Skeeterbag

This is not a paid ad.  I have received no promotional support for this endorsement – I just think these things are cool, and want to tell my friends.

We live in a lovely, wooded area of south Dallas.  We back up to the confluence of two year-round creeks, Crow Creek and Five Mile Creek.  This gives us a fairly lush vegetation, full of towering trees and wildlife – but it also gives us lots of bugs.

I hate spraying chemicals.  I use a few organic pesticides for the vegetables, but I also use a lot of old-fashioned, low-impact non-chemical solutions.  I catch grasshoppers in a net and feed them to the chickens; I encourage the wasps to eat caterpillars from the passionflower vines.  And starting this year, I started using Skeeterbags.

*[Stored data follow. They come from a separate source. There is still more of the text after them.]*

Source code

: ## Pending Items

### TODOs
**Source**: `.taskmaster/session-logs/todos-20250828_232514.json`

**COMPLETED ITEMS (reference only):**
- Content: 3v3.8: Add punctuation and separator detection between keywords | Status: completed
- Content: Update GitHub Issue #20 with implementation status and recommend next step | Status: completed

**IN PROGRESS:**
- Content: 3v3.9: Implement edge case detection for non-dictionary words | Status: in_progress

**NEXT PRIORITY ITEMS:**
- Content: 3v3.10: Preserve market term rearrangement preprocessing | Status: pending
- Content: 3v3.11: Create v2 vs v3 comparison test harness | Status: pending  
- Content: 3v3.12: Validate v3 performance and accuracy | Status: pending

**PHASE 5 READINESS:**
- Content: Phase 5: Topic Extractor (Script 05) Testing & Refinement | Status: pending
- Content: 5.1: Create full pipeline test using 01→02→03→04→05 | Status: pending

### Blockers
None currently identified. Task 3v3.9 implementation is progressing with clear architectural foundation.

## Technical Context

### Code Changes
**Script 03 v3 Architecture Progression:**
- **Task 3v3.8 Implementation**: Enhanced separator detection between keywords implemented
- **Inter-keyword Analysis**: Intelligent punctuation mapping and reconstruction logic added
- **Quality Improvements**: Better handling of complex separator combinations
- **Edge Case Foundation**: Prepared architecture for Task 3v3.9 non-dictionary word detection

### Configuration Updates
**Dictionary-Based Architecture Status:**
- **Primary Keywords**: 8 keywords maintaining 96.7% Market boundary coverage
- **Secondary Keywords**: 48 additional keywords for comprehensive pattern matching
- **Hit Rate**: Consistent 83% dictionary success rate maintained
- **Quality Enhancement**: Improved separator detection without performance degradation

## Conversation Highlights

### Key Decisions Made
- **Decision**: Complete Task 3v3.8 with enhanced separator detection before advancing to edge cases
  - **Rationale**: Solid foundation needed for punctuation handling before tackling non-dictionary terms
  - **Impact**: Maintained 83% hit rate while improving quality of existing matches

I had read about these last year, but didn’t get around to ordering them.  I tried a home-spun version involving tulle netting and duct tape… let’s just say, I decided that the price of the commercial version was definitely worth the cost.

 

Basically, it does just what it says on the box.  They’re easy to attach to a standard cheapo-model box fan, and they kill usually between 100 and 200 mosquitoes a night.  One is next to the chickens’ house, and the other is next to the garage.

 

 

The mosquitoes are all hanging on to the side of the netting first thing in the morning; by noon, they’re dried up and dead.   Every few days, I empty out the little pile of corpses.  They have definitely made a significant impact on the yard’s population.  Living next to year-round water, we’re never going to be mosquito-free, but we’ve gone from “I’m being eaten alive if I step out the door” to being able to walk over and check on the chickens without getting bitten.

7 replies
  1. Rebecca Sheperd
    Rebecca Sheperd says:

    I agree whole heatedly. These bags are easy to use, and very inexpensive. The two I have work very well.

  2. Hitch
    Hitch says:

    I went and looked at that site. They are apparently a puppy mill as well as selling these skeeter bags. Dog lovers should not support them.

  3. kizanworms
    kizanworms says:

    Composting process has a direct relation with the weight of the worms. The popular belief is composting worms can only process waste which is equal to the weight of the worms.

  4. hana saromi
    hana saromi says:

    how did the skeeterbag kill the mosquitoes? are there chemicals on the net or something?